Bisogna riconoscere del coraggio a Beppe Grillo. Nel Paese di cui San Francesco è patrono, con un Papa regnante che porta il nome del Poverello, il fondatore dei 5 Stelle organizza una marcia Perugia-Assisi (finora esclusiva di un certo mondo cattolico) ma anziché per la pace si schiera per il reddito di cittadinanza. E parlando con i giornalisti ardisce paragonarsi nientemeno che al santo medesimo: “Siamo noi i nuovi francescani”, ha detto riferendosi all’antidoto alla povertà degli italiani più deboli proposto dal suo movimento.



Magari Grillo non era a caccia di voti cattolici. Se si fosse illuso, è scattata immediata la reprimenda del cardinale Pietro Parolin. Il segretario di stato del Vaticano, anch’egli ad Assisi per la consacrazione di un santuario, ha parlato di “manipolazione”: “San Francesco si identificava con Cristo”, ha tagliato corto, “non vedo nessun partito che possa identificarsi con il messaggio del santo”. Tuttavia il porporato si è detto “contento se ci sono partiti, o persone dentro i partiti, che hanno questa attenzione verso la povertà”. Da parte della gerarchia la presa di distanza era forse dovuta. Ma è suonata come una definitiva smentita dell’avvicinamento della Chiesa italiana ai 5 Stelle adombrata dopo le aperture di Avvenire di un mese fa, proprio a riguardo dell’attenzione grillina per l’impoverimento popolare.



Nel momento in cui Grillo cerca di accreditarsi come forza di governo, l’altolà del numero due del Vaticano lo caccia nuovamente indietro nell’isolamento. Fatalità, nelle stesse ore Silvio Berlusconi ha teso la mano a Matteo Renzi. “Spero e credo che si tornerà a ragionare con il Pd — ha detto in un’intervista al Messaggero aprendo di fatto la stagione del Nazareno bis — anche perché i numeri parlamentari lo rendono necessario”. L’apertura è completata da una proposta di accordo su una legge elettorale condivisa di tipo tedesco per “non allontanare sensibilmente il momento in cui ridare finalmente la parola agli italiani”, e da una piena solidarietà alla coppia Renzi-Boschi riguardo le intercettazioni sul caso Consip. Sistema tedesco e voto in autunno: è un terreno su cui il Pd potrebbe convergere. E infatti il nuovo vicesegretario unico Maurizio Martina ha colto la palla al balzo: “Se è un’apertura vera, il Pd è pronto a un confronto serio con tutti per dare agli italiani una legge elettorale di stampo europeo”.



È l’ufficializzazione della voce che circolava da tempo: il Cav e Renzi sono d’accordo per un baratto, legge elettorale proporzionale con forte soglia di sbarramento (anziché il cervellotico Rosatellum, che penalizzerebbe gli azzurri) in cambio del voto in autunno. Berlusconi spera sempre nella riabilitazione politica che potrebbe giungere in dono da Strasburgo, ma più passa il tempo, meno si illude che la sentenza possa arrivare prima del voto politico. Più probabile che possa essere decisa a urne chiuse, una sorta di “premio alla carriera” che consenta al leader di Forza Italia una pensione onorata ma non l’ennesimo ritorno in campo.

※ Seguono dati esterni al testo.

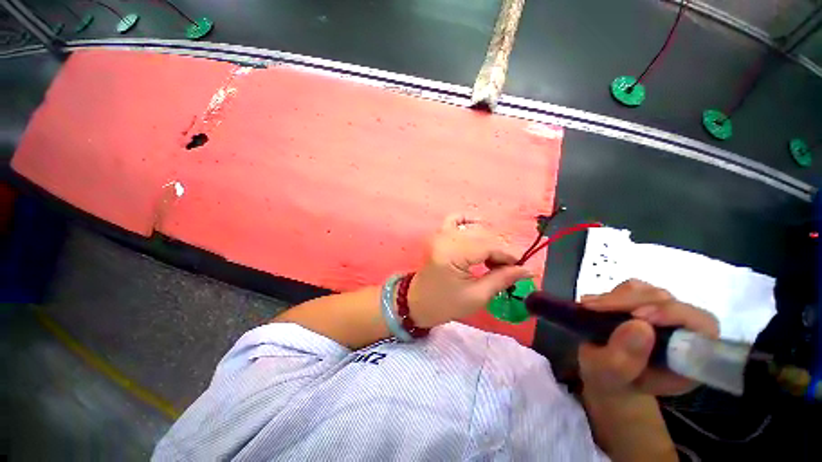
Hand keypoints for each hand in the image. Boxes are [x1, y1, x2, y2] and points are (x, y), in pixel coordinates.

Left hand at [408, 214, 532, 327]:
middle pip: (482, 237)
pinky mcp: (438, 235)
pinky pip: (454, 219)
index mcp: (452, 254)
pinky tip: (479, 228)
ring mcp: (440, 234)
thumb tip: (527, 269)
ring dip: (487, 241)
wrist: (417, 302)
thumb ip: (502, 279)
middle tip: (506, 269)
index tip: (520, 268)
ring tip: (491, 259)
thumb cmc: (445, 304)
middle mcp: (445, 238)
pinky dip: (468, 221)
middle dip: (499, 252)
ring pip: (473, 229)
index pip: (487, 246)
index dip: (507, 256)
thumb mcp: (476, 296)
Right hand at [578, 279, 718, 396]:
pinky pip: (632, 289)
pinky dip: (610, 294)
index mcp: (689, 358)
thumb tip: (639, 325)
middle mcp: (682, 332)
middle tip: (595, 307)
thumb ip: (622, 360)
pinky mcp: (644, 303)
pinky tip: (592, 305)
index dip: (675, 315)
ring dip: (617, 297)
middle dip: (630, 302)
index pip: (701, 326)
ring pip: (649, 292)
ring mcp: (663, 315)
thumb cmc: (609, 381)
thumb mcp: (608, 377)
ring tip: (589, 307)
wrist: (603, 374)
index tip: (637, 316)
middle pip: (670, 302)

E allora meglio togliere di mezzo il Rosatellum, liberarsi dall’accordo capestro con i leghisti, andare a votare in autunno con un proporzionale che rimette in gioco gli azzurri e sfruttare l’onda lunga delle elezioni tedesche che dovrebbero allontanare le tensioni anti-euro ed anti-Europa rappresentate in Italia dalla Lega di Matteo Salvini e, appunto, da Beppe Grillo. Ieri è stata dunque la giornata della tenaglia a danno dei 5 Stelle, da un lato il cardinale Parolin e dall’altro la coppia Berlusconi-Martina. Neutralizzare Grillo è l’obiettivo comune, nella speranza che non accada come nella biologia: certi batteri più li combatti più li rafforzi.